Bu kitabın "esas'ı" ise "Anadolu Mayası'dır".
Ancak bu kitapta bahsedilen "ahlak" vasıtasıyla "Anadolu Mayası'na" yani "Türkistan'dan gel'e'n Kelam'a" mahsus
"Yüce İnsan'a" bizatihi "temas (contactus)" imkan dahilinde değildir.
"Yüce İnsan" "Kelam'dan doğ'u'ş'un" kaydına tabidir; "Kelam" ise "nazar'i musiki kab'ı'na" girmez; bu sebeple.

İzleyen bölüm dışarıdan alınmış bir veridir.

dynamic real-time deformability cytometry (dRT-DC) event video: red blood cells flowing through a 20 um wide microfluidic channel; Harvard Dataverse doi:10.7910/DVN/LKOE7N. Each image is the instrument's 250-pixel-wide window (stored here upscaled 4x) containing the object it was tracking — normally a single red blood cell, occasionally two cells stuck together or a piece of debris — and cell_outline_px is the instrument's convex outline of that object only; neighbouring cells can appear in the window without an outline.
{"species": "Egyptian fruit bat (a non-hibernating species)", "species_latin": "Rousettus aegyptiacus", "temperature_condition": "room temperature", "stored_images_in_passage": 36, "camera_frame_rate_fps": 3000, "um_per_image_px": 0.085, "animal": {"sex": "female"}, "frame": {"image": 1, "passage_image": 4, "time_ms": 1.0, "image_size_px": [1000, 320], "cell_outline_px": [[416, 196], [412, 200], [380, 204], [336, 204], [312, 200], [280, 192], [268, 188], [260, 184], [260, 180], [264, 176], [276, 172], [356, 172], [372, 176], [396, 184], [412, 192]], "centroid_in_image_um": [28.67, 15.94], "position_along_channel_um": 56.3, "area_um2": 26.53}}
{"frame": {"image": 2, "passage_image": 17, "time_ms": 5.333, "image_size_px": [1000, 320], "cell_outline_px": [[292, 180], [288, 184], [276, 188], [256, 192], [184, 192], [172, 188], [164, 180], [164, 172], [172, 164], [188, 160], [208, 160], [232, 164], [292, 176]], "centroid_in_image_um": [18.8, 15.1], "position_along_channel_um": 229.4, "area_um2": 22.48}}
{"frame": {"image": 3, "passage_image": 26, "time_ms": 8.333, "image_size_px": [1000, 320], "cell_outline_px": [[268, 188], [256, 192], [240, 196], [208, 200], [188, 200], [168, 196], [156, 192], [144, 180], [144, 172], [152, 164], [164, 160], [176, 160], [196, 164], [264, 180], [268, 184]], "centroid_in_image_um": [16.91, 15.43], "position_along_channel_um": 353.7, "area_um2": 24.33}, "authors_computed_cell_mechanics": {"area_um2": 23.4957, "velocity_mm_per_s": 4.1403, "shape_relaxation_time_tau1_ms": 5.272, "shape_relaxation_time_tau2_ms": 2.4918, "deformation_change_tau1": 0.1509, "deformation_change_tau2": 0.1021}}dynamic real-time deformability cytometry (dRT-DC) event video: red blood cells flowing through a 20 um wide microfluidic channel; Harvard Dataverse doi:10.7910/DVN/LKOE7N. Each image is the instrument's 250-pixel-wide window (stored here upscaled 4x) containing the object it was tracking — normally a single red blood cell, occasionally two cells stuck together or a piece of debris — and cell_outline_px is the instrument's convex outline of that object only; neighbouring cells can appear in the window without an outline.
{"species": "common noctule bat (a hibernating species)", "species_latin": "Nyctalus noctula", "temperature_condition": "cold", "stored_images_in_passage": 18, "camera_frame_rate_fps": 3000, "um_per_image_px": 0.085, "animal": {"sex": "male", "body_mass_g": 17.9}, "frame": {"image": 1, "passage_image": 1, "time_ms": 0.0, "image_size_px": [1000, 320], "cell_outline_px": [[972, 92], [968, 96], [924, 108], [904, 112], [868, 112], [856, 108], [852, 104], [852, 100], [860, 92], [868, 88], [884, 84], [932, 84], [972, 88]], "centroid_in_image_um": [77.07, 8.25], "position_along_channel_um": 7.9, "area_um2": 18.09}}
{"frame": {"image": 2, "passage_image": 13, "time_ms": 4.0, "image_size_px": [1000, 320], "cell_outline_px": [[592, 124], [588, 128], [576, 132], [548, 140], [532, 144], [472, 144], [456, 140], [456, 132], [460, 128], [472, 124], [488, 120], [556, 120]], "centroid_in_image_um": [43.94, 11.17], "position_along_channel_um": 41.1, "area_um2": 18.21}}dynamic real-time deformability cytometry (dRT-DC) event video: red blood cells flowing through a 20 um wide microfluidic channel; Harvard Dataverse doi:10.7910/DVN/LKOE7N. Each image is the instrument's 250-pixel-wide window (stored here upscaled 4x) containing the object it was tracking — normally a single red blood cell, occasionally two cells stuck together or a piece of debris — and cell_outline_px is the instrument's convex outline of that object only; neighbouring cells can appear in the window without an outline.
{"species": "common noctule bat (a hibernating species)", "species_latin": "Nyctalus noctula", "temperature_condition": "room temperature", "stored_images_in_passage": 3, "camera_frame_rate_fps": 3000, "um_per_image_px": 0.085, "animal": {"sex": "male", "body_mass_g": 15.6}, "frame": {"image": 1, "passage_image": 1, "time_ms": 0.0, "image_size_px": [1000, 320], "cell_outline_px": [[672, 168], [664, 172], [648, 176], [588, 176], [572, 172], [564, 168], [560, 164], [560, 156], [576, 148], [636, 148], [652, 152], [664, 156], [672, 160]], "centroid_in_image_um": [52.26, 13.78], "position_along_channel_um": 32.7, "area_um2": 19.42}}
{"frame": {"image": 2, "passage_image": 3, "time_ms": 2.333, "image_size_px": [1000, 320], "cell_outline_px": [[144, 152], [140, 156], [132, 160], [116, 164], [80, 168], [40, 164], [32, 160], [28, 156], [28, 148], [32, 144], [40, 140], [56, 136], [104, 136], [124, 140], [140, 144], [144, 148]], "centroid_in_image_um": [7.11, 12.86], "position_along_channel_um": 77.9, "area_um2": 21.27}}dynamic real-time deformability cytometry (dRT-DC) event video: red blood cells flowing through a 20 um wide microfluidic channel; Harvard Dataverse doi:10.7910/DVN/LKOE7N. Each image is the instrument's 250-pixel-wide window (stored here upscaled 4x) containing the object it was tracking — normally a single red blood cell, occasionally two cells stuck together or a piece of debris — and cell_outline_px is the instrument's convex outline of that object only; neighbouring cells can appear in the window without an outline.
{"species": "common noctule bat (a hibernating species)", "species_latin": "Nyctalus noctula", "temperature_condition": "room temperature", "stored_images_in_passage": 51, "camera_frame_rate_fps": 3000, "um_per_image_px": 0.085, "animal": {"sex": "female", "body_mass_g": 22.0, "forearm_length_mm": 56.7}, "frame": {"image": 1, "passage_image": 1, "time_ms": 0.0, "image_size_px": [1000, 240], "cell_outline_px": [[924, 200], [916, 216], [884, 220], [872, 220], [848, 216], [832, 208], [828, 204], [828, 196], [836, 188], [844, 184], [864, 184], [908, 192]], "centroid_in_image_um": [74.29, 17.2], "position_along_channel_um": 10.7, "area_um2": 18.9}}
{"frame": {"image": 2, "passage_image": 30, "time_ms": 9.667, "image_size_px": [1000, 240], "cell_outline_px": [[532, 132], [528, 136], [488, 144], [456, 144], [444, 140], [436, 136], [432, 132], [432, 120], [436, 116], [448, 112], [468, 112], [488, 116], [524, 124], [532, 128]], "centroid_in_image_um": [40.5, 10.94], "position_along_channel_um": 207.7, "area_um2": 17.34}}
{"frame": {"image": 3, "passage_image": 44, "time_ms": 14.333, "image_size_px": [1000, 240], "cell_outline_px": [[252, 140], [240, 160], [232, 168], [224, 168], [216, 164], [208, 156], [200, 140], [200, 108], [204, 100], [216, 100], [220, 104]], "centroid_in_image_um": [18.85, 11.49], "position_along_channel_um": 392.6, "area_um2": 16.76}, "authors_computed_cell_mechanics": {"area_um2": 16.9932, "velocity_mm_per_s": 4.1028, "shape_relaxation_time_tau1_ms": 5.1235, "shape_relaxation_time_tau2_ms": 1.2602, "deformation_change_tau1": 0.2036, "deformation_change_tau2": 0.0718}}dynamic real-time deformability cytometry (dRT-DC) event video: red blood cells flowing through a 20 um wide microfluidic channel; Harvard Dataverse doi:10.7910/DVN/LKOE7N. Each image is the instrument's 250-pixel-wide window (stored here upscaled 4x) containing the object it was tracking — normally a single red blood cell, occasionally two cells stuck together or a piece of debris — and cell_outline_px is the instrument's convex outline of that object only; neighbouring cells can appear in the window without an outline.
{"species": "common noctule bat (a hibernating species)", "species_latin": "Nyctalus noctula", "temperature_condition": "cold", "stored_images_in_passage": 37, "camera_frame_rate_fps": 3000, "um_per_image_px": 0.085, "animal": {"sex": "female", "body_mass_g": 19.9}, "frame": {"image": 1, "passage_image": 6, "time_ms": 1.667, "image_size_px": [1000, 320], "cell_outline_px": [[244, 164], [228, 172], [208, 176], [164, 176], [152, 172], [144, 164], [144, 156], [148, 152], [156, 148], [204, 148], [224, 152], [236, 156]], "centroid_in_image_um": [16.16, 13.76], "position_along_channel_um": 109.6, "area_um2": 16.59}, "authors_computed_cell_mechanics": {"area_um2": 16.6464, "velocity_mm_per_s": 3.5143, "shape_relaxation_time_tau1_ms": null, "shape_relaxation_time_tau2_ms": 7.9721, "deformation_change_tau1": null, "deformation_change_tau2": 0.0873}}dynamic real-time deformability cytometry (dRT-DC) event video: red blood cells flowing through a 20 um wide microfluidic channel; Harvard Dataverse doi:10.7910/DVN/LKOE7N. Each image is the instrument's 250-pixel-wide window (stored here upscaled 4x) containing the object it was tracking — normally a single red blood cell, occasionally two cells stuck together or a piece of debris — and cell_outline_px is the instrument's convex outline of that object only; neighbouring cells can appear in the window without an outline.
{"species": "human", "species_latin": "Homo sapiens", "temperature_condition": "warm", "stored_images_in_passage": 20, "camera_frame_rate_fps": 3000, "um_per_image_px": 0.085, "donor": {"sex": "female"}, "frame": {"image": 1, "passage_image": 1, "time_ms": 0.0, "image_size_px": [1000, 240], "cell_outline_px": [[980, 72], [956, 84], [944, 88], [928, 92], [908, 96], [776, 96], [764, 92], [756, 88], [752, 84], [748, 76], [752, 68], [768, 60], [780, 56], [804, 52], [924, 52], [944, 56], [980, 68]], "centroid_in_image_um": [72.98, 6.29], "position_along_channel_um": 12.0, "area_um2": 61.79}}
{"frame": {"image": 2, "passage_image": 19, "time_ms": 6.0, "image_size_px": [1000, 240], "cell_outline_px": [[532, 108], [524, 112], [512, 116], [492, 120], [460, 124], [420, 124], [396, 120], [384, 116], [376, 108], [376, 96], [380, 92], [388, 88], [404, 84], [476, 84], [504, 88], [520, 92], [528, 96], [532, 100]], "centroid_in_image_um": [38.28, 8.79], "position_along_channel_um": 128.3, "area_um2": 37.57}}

Bu metni "Anadolu Mayası-Türk Kimliği Üzerine Bir İnceleme" adlı kitapta "ahlak" hususunda kısaca anlatılanları
açmak üzere hazırladık.
İnsan'ın esası ahlak'tır.
Ahlak kendi'ne dost('luk)'tur; asl'a sadakat olarak.
Ahlak'a mahsus asıl cevher-isim'dir; yani aşkın'a mahsus hakîkat'tir; esas ise (cevher-rabt'ed'e'n)-ism'e cevher-ism'e
ve asl'i ism'emahsus birlik'tir.
Sadakat nazari musiki esasında birlik seyr'i vasıtasıyla aşkın'a mahsus hakîkat'in bizatihi kendi (aşkın) olarak idrak'ıdır.
Ahlak bu manada idrak suretiyle teşkil olur.
Bu bakımdan ahlak fikriyat esasında değer tesisi yoluyla ele alınamaz.
Ethike ise tahayyül yazımı esasında oluşturulan değerler manzumesi olarak fikriyattır.
Ahlak esas alınmadan tesis edilen ethike bu itibarla hikâyat'tan ibarettir.
Hikâyat vasıtasıyla hakîkat'e temas edilemez.
Bu bakımdan değerler manzumesi olarak ethike vasıtasıyla İnsan'a temas etmek İnsan'dan ethike yoluyla bahsetmek
imkan dahilinde değildir.
Bu noktaları nazariyat ve suret nazariyatı esasında incelenmiştir.